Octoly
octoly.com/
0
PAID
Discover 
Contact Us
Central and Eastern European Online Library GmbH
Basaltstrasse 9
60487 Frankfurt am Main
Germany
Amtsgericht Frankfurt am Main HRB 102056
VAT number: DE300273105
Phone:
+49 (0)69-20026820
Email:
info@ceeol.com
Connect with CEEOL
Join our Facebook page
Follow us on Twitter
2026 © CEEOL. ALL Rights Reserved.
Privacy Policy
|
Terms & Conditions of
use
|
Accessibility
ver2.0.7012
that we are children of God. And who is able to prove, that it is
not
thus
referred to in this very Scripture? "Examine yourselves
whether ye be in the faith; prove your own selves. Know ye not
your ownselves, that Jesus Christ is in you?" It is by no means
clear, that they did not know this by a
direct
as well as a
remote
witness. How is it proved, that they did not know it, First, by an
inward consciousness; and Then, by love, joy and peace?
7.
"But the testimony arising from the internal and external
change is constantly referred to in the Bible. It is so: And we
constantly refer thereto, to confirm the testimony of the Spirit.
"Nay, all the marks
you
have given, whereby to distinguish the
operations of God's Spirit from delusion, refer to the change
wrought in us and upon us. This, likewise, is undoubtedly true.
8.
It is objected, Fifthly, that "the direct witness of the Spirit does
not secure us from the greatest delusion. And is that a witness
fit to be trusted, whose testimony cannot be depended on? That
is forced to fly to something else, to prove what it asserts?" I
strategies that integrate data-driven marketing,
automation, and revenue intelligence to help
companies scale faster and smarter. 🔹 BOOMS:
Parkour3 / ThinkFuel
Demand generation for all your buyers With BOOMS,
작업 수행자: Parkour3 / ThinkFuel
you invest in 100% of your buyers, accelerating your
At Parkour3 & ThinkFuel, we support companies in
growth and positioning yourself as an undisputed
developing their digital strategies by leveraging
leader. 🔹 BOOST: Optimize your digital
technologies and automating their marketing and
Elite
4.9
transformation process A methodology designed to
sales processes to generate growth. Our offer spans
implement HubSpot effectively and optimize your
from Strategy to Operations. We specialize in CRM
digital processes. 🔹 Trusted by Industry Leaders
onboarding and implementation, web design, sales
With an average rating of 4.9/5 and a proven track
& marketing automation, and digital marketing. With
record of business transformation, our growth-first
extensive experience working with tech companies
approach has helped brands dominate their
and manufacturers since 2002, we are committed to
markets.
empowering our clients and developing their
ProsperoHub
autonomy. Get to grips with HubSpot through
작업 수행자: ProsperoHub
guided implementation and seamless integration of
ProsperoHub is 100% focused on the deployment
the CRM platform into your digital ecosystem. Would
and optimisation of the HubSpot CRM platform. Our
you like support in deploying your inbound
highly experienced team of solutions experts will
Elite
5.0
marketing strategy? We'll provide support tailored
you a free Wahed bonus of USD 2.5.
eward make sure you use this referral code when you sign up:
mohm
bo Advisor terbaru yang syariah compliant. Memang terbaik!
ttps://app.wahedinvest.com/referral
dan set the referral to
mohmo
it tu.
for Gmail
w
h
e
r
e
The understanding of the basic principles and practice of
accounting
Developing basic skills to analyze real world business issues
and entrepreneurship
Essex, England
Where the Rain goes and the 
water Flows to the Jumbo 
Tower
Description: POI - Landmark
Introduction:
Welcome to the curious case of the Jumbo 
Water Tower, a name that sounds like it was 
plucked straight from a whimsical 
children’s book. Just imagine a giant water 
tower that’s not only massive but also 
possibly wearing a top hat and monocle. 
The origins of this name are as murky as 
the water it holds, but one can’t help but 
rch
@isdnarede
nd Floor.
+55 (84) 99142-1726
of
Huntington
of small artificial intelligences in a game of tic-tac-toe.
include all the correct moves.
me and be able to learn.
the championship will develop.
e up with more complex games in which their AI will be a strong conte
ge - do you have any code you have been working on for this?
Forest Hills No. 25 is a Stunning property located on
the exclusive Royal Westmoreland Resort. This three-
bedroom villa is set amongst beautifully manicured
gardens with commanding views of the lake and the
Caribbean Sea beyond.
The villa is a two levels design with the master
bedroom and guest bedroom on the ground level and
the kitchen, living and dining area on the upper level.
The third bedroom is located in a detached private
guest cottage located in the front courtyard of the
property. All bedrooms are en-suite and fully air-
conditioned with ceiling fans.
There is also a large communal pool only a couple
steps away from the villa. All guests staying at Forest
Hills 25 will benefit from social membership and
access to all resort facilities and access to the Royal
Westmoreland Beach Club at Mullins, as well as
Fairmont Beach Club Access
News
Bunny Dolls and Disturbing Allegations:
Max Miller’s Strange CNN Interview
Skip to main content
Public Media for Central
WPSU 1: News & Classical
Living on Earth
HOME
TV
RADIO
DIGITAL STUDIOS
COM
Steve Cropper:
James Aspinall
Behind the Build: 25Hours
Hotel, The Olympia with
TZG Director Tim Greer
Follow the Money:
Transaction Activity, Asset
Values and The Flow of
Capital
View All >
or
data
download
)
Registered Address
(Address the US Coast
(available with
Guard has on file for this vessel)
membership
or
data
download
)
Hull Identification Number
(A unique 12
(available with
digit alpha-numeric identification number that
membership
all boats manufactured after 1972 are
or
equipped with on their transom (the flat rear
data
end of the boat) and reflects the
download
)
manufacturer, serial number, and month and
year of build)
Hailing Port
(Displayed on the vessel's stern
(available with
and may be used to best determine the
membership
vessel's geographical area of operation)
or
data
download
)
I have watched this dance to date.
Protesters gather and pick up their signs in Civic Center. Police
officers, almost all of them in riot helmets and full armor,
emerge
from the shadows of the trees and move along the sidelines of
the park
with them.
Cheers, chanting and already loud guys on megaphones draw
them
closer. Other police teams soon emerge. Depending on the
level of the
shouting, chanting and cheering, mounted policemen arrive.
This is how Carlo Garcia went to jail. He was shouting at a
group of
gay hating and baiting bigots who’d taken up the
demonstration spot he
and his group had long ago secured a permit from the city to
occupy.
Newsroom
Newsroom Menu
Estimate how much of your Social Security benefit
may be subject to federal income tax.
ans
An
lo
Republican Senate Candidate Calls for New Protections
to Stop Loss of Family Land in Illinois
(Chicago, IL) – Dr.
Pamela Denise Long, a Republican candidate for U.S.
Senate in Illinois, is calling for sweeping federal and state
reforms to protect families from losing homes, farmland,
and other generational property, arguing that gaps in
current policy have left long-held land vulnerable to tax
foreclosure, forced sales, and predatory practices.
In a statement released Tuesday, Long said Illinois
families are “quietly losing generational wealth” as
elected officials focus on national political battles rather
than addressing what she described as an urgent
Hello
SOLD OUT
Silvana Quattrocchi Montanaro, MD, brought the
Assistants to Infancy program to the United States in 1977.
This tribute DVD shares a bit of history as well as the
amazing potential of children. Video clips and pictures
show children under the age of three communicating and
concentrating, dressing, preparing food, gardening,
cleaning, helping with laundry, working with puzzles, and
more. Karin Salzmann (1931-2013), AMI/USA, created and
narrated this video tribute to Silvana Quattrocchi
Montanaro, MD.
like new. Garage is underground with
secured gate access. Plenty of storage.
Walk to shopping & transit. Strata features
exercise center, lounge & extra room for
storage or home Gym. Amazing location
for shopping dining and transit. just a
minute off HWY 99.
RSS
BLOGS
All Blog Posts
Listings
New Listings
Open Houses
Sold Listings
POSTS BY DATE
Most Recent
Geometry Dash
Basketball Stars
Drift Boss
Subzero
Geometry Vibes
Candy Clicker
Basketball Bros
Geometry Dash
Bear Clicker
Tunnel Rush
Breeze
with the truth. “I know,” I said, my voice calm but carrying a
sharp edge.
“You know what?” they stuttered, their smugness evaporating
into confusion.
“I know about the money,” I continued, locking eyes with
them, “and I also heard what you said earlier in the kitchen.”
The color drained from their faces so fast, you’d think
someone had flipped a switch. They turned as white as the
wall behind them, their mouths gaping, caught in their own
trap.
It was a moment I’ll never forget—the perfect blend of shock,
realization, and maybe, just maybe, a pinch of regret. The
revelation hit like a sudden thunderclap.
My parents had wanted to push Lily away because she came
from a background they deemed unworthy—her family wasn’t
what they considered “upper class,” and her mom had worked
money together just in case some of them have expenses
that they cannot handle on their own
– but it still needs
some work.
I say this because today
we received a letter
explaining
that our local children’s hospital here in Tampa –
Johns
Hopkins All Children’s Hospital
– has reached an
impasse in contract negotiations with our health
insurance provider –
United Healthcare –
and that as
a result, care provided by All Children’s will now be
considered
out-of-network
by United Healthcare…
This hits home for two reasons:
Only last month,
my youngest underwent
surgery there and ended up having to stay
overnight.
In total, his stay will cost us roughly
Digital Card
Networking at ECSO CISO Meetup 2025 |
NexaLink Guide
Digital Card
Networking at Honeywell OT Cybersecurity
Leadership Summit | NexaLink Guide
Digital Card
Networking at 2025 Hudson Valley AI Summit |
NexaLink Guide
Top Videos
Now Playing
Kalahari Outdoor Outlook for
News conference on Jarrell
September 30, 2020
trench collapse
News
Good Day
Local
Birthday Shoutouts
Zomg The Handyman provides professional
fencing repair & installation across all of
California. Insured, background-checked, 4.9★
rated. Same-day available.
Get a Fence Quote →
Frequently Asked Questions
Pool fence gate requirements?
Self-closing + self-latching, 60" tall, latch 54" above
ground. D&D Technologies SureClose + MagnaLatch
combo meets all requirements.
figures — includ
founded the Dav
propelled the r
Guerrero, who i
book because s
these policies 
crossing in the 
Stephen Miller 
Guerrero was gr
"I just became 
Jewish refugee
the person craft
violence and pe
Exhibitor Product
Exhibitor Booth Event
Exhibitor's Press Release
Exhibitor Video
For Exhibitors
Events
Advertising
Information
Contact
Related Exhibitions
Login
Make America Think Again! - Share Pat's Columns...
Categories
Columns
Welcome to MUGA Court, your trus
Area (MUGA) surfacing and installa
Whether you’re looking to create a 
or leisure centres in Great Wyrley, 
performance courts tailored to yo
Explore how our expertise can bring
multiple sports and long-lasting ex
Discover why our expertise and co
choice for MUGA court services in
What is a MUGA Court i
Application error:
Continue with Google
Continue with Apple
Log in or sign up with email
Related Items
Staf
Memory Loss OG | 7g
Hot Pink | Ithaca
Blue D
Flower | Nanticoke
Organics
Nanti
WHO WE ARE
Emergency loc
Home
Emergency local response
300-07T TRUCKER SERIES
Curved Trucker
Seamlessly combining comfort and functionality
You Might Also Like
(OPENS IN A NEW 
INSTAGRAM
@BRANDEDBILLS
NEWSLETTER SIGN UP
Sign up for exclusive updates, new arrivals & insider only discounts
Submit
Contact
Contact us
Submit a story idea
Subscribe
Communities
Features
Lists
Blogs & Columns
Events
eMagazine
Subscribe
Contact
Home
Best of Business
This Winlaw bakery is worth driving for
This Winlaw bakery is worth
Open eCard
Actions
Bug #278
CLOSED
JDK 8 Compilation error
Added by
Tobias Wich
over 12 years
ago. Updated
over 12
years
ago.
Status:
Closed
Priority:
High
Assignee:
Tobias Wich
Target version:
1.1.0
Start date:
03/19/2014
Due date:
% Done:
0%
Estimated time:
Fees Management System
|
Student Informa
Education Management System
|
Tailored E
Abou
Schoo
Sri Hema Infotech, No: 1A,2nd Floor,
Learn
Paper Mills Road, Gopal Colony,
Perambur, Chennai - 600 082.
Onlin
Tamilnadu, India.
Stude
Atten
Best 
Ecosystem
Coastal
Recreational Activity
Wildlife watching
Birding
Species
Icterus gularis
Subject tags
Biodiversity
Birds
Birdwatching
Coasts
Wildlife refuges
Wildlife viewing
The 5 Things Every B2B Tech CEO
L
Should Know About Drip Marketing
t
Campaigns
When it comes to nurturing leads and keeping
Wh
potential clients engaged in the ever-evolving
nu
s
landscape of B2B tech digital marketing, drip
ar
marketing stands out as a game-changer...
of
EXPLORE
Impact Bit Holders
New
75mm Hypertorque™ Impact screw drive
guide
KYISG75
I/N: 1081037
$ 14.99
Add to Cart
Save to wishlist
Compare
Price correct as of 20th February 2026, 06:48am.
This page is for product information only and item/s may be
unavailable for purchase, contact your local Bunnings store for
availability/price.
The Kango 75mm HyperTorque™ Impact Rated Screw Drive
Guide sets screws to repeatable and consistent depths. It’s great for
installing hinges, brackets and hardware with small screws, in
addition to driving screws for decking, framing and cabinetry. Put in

===

* EXERCISE BRIEF
Begin with the top line of the material and go as far as the line with "change is constantly". Set down those lines exactly, both ends included, and nothing more.

* YOUR RESPONSE
Octoly
octoly.com/
0
PAID
Discover 
Contact Us
Central and Eastern European Online Library GmbH
Basaltstrasse 9
60487 Frankfurt am Main
Germany
Amtsgericht Frankfurt am Main HRB 102056
VAT number: DE300273105
Phone:
+49 (0)69-20026820
Email:
info@ceeol.com
Connect with CEEOL
Join our Facebook page
Follow us on Twitter
2026 © CEEOL. ALL Rights Reserved.
Privacy Policy
|
Terms & Conditions of
use
|
Accessibility
ver2.0.7012
that we are children of God. And who is able to prove, that it is
not
thus
referred to in this very Scripture? "Examine yourselves
whether ye be in the faith; prove your own selves. Know ye not
your ownselves, that Jesus Christ is in you?" It is by no means
clear, that they did not know this by a
direct
as well as a
remote
witness. How is it proved, that they did not know it, First, by an
inward consciousness; and Then, by love, joy and peace?
7.
"But the testimony arising from the internal and external
change is constantly referred to in the Bible. It is so: And we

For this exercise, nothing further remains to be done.